Normalmente passo as noites com algum sossego nos braços de Morfeu. De manhã quando acordo não tenho motivos para dizer que tive sonhos dourados ou não. Imaginações de mafarricos a quererem fustigar e a empurrar com forcados para uma fogueira em altas labaredas, sinónimo de inferno, contam-me alguns amigos que são molestados com tão bera sonhado.
Mas uma noite passada, excepcionalmente um sonho que me fez vaguear pela cidade do Porto. Andei pela baixa, sem sair da cama, eram três da manhã, e o que vi deixou-me nas nuvens. Na placa central da Avenida dos Aliados tinham sido repostos os emblemáticos jardins que tinham sido, há pouco mais de uma década, mandados às malvas por arquitecto de nomeada. Mesmo àquela hora da noite o perfume das flores fascinava magotes de turistas que de máquina em punho fartavam-se de registar esta beleza para levarem de recuerdo para as suas terras. Andei por ali, não cabia em mim, desço depois até à Ribeira, apinhada também de estranjas e fico-me junto à ponte Luís I. O trânsito era mais que muito e fico ali a olhar para o polícia sinaleiro que em cima da peanha domesticava a circulação. E aqui também os flaches das máquinas fotográficas pareciam clarões de relâmpagos, ninguém queria perder a pitada.
De manhã ao despertar a alva, abri a pestana, fiquei na dúvida se o que me tinha passado pela cabeça seria ou não verdade. Levantei-me num ápice, lavei-me à gato e fui direitinho ao GOOGLE certificar-me. E na verdade parte do meu sonho era realidade, o “cabeça de giz” lá estava, bem afiambrado, a dar no olho com luvas e capacete branco, junto à ponte Luís I, no cruzamento com a avenida Gustavo Eiffel. Quanto à Avenida dos Aliados, nada na manga, o eirado mantem-se e as pombas em concubinato com uma ou outra gaivota, vão-se espulinhando e larando no espelho de água, vulgo tanque, e debaixo das cadeirinhas pindéricas, que rodeiam o dito, pardais sorrelfas rapinam migalhas de alguma bucha dos camones.
Ficará certamente para a próxima o ajardinamento, senhor presidente da CMP, entretanto deixe de colocar naquele local carrocéis, pois na minha óptica não é coisa que dignifique aquele espaço nobre da cidade. Sobre a Avenida dos Aliados já por aqui várias vezes chovi no molhado, desta vez foi à boleia de um sonho.
Vento forte, chuvadas e muito frio tinham sido ventiladas pelos alarmistas do boletim meteorológico para este fim-de-semana, mas a coisa ficou por menos.
Domingo, para sair um pouco à rotina foi-me proposto, aqui em casa, ir de manhã até Serralves.

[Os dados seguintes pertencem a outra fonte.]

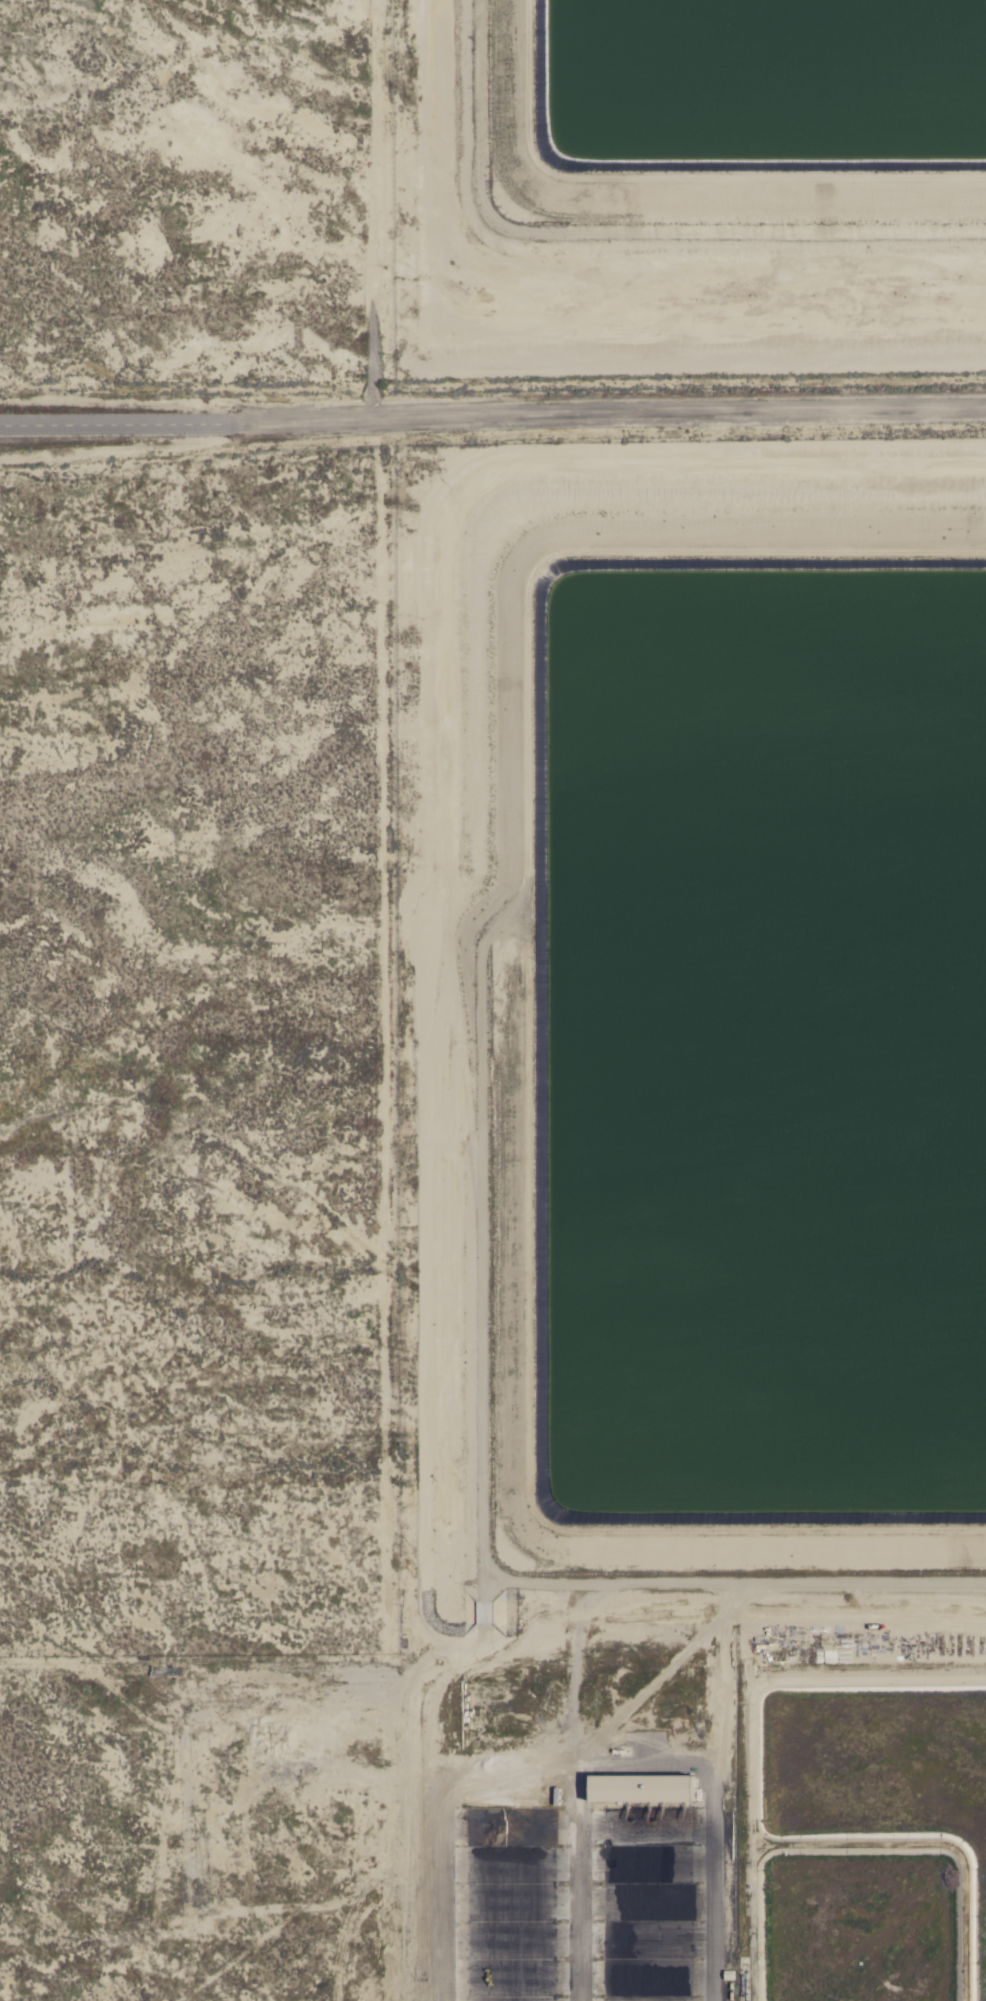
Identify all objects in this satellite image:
wastewater plant: (688, 186)
road: (493, 420)
wastewater plant: (626, 1297)
road: (587, 1600)
building: (643, 1787)

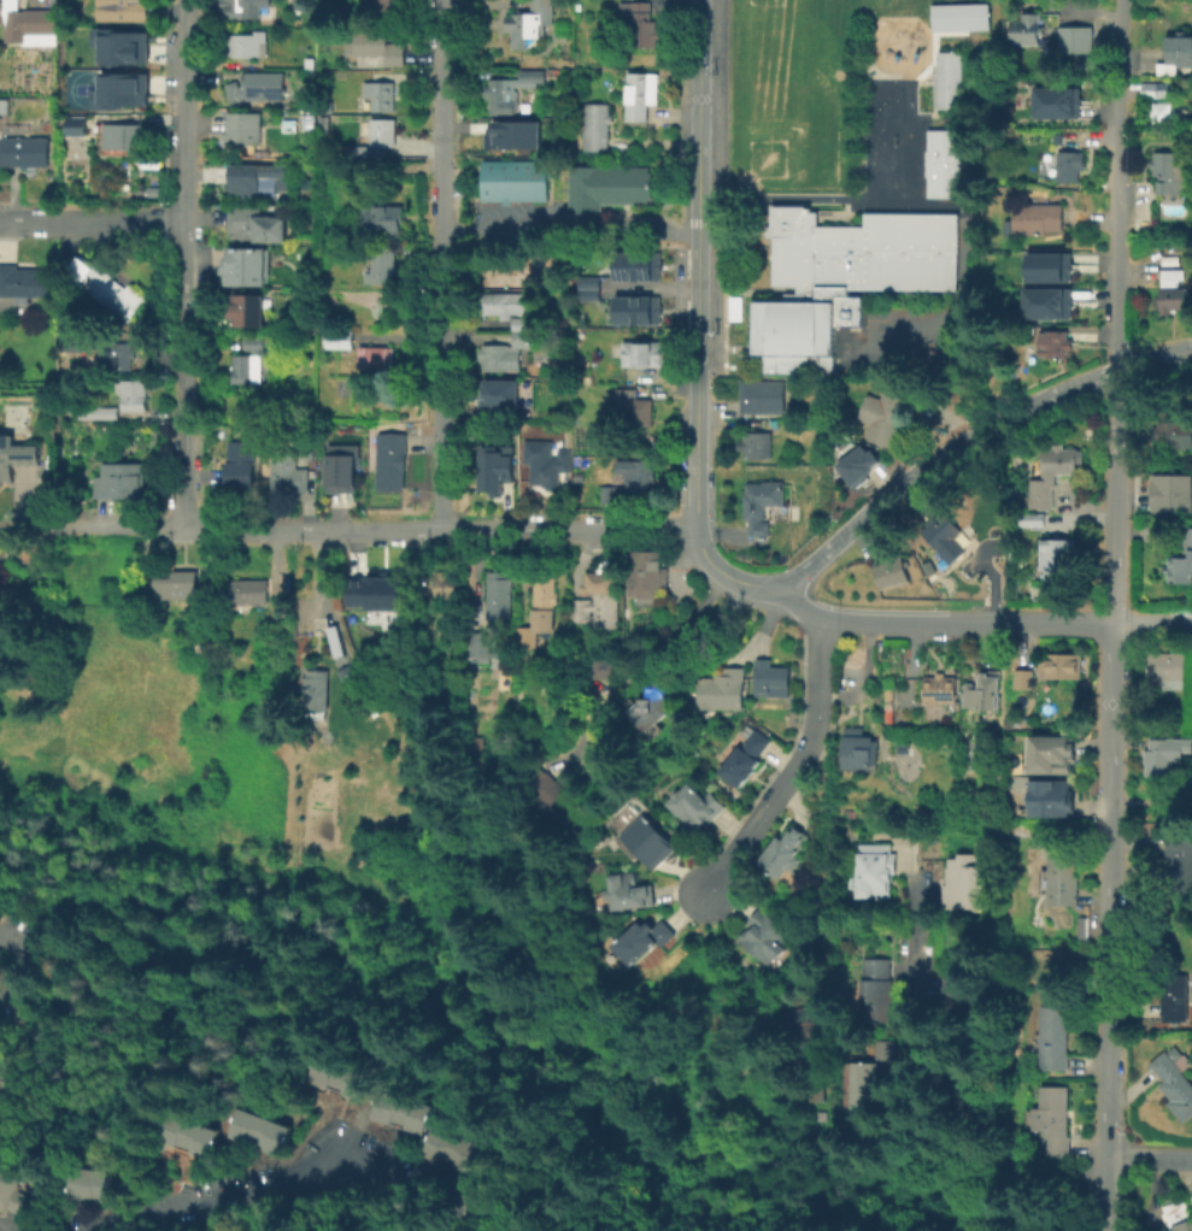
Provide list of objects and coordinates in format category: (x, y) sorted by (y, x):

Havia lá uma venda de roupa da pequenada e então há sempre aquela curiosidade feminina de ver como andam as modas. Alinhei, não para ver a farrapada in, mas aproveitei para dar uma passeata pela quinta, ver a natureza que nesta altura do ano está mais mortiça. Entretanto também assentei arraiais no bar junto ao museu para dar uma vista de olhos no Jornal de Notícias.
Chegou a hora do almoço e aqui em casa como não havia nada feito, optamos por ir pôr os pés debaixo da mesa no restaurante. Um cozido à portuguesa não é coisa que se ponha de lado, uma vez não é vez, para quem gosta de se pôr distante das gorduras.
E um caldo de ministros, sugeriu-me o simpático empregado. Fiquei um bocado encarrilhado mas pus os meus neurónios a despertar e assinei por baixo, vou nessa. Aqui em Gondomar, terra que foi deles, nabos, é sempre num espírito de manter as tradições que me são caras. Que haja ministros nabos não será coisa muito acertada, agora que eles se redomem com cobertura nabiçal se safem à grande e à francesa parece evidente. Alguns têm ido dentro, outros têm passado nas malhas, mas que andarão com o coração nas mãos parece que sim.
De tarde estive por casa, liguei para a rtp memória, já que os canais generalistas era só futebol, Júlio Isidro entrevistou duas figuras interessantes, Maria Antónia Palla, jornalista, defensora dos direitos das mulheres e também o rei do rock and roll dos anos sessenta/setenta, Vitor Gomes. Interessante as imagens de há cinquenta, sessenta anos.
Até aos meados do século XX a riqueza do meio rural estava sobretudo na terra que era aproveitada, leia-se cultivada, nem que fosse a mais pequena leirinha. Mas foi a partir da globalização que as coisas se inverteram com aceleração a todo o gaz. Em Macieira, Fornelos era o milho, centeio, vinho, mimos agrícolas e num tempo mais recuado o linho, que sempre foram o granjeio dos rurais. A par do cultivo da terra era o gado vacum, que ajudava os lavradores nos trabalhos, suínos, ovinos, caprinos, galináceos, láparos. Era um frenesim buliçoso dum país eminentemente rural.
Era perante este cenário do aproveitamento intensivo dos espaços agrícolas que até se chegavam a construir os canastros por cima dos caminhos públicos para que não ocupassem espaço em terra lavradia. Em 2007 tinha eu aqui num post referido um desses canastros. Agora tive conhecimento que foi retirado. As exigências de uma vida melhor, alargamento e calcetamento dos estreitos caminhos para acesso de carros, nomeadamente ambulâncias ou carros de bombeiros, ditam que vestígios de uma época vão ficando apagados.
Das minhas memórias de petiz sou levado a uma retrospectiva de quantos carros de vacas passaram nesse caminho sob essa ponte que o canastro formava. O meu próprio pai que tinha uma tapada a montante ali passou com carradas de mato para as cortes do gado e também de lenha para a cozinha, dava um jeitaço para as noites frias do Inverno e para curar o fumeiro suspenso no sarilho.